(a) Cubic regression will have lower Residual Sum of Squares (RSS). The cubic regression model is more flexible than the linear regression model. Accordingly, the cubic regression model can fit the data better and achieve a lower training RSS than the linear regression model.
(b) Linear regression will have lower RSS. In general, more flexible models have less bias and higher variance. By contrast, more rigid models have high bias and lower variance. Since it is said that true relationship between the predictor and the response is linear, we know that, in this case, the linear regression model will have low bias. Consequently, this model will perform better than the cubic regression model, which is expected to have higher variance.
(c) Cubic regression will have lower RSS. Same reason as in (a). Since the model is more flexible, it is able to fit the data better.

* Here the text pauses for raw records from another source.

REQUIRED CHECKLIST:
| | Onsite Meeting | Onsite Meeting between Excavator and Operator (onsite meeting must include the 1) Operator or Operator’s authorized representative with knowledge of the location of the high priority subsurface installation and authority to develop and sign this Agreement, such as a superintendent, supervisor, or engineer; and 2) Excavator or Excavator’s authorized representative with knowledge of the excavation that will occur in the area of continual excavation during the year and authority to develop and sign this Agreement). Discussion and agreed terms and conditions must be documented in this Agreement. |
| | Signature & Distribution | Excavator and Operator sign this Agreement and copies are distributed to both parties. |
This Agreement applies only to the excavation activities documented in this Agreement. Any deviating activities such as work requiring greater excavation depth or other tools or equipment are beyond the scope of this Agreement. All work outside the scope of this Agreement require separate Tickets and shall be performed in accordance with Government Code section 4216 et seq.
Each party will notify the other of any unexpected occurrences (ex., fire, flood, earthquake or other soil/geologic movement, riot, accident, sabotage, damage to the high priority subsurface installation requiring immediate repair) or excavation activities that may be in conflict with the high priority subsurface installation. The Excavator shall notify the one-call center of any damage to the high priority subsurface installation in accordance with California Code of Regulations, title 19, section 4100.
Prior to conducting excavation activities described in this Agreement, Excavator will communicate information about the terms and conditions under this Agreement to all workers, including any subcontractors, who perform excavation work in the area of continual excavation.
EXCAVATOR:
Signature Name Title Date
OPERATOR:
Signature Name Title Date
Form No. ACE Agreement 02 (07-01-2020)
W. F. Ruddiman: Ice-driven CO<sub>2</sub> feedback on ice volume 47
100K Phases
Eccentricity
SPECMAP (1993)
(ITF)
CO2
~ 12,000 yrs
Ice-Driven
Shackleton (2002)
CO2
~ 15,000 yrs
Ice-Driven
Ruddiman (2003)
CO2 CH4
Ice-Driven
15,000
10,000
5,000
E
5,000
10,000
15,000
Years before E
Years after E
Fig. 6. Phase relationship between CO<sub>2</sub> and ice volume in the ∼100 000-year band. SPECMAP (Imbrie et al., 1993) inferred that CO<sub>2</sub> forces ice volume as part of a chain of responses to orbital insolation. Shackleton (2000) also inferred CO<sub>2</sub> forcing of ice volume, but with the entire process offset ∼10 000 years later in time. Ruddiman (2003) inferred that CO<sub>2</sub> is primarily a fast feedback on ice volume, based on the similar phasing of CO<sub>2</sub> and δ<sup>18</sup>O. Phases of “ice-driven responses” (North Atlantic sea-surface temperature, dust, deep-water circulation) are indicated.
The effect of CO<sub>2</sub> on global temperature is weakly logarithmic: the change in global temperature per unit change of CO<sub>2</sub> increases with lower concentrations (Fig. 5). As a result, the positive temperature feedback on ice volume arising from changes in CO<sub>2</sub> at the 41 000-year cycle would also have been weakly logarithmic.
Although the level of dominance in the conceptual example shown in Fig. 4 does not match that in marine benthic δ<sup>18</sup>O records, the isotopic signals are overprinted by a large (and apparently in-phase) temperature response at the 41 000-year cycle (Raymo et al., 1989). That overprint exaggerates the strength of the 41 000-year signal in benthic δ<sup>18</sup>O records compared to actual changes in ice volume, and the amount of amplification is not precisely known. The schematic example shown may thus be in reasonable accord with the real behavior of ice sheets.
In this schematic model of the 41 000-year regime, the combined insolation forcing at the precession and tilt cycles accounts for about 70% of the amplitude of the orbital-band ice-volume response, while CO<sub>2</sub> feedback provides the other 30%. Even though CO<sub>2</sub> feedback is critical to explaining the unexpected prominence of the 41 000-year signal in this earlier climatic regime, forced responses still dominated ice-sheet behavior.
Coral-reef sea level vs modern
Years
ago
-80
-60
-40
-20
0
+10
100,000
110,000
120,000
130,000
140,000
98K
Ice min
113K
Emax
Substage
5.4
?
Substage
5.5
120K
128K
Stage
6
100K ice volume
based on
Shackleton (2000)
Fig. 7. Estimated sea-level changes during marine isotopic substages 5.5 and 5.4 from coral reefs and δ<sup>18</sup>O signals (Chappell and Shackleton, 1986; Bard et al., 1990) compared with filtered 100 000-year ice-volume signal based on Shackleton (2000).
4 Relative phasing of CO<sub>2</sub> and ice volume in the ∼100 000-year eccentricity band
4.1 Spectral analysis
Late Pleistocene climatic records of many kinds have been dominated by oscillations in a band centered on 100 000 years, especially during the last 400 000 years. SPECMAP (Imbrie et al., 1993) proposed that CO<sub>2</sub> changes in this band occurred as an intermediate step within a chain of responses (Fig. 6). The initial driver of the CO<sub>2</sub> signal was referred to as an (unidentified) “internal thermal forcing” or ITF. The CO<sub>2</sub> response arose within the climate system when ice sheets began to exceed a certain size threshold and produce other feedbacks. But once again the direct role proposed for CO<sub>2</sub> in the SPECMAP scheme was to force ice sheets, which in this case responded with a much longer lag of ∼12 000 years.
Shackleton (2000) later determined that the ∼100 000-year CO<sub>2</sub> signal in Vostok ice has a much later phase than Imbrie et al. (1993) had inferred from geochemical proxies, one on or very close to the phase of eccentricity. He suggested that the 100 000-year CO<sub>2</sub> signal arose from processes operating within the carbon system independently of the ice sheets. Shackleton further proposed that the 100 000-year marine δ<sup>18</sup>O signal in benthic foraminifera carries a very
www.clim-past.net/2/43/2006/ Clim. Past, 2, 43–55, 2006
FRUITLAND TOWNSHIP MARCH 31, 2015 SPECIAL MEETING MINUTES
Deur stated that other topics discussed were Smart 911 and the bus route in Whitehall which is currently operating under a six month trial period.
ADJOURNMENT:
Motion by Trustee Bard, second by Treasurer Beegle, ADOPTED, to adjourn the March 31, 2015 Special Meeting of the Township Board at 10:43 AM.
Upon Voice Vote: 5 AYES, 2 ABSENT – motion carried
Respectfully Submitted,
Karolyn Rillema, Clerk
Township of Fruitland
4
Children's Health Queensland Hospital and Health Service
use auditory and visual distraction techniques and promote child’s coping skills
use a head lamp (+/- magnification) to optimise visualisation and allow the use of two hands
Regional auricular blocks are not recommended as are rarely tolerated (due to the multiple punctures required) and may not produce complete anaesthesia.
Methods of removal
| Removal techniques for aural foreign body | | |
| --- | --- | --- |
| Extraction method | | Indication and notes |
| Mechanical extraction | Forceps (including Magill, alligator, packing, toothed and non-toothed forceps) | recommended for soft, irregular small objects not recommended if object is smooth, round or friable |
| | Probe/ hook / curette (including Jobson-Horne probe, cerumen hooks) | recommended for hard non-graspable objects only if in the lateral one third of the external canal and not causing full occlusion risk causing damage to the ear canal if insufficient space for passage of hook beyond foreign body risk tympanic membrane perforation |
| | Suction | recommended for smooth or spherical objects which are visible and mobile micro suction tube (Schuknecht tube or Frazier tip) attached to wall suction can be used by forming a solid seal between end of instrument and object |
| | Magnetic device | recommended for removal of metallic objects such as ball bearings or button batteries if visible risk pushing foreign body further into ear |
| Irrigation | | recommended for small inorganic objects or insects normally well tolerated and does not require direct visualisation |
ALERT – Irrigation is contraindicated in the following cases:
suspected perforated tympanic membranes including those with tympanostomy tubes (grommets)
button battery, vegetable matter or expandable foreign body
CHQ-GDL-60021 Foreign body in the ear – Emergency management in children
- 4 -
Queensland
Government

(d) Not enough information to tell. Due to its flexibility, it is generally expected that the cubic regression model has lower bias and higher variance than the linear regression model. In this exercise, we know that the true relationship is non-linear, but we don't know how far it is from linear. This means that we don't have any idea about how high the bias of the linear regression model can be. If the model is just slightly non-linear, the linear regression will be able to model the data and achieve low bias. Thus, we would expect the linear model to have low bias and low variance. This could be enough (or not) to beat the cubic regression model, which is expected to have low bias and high variance. However, if the true relationship is substantially non-linear, the linear model will not be able to model the data and its bias will be high. With high bias and low variance, the linear regression model is beaten by a cubic model without overfitting problems. It will always depend on the bias-variance trade-off and, in general, on the size of the training set and the magnitude of the noise. We would need more information to know which model would have lower RSS.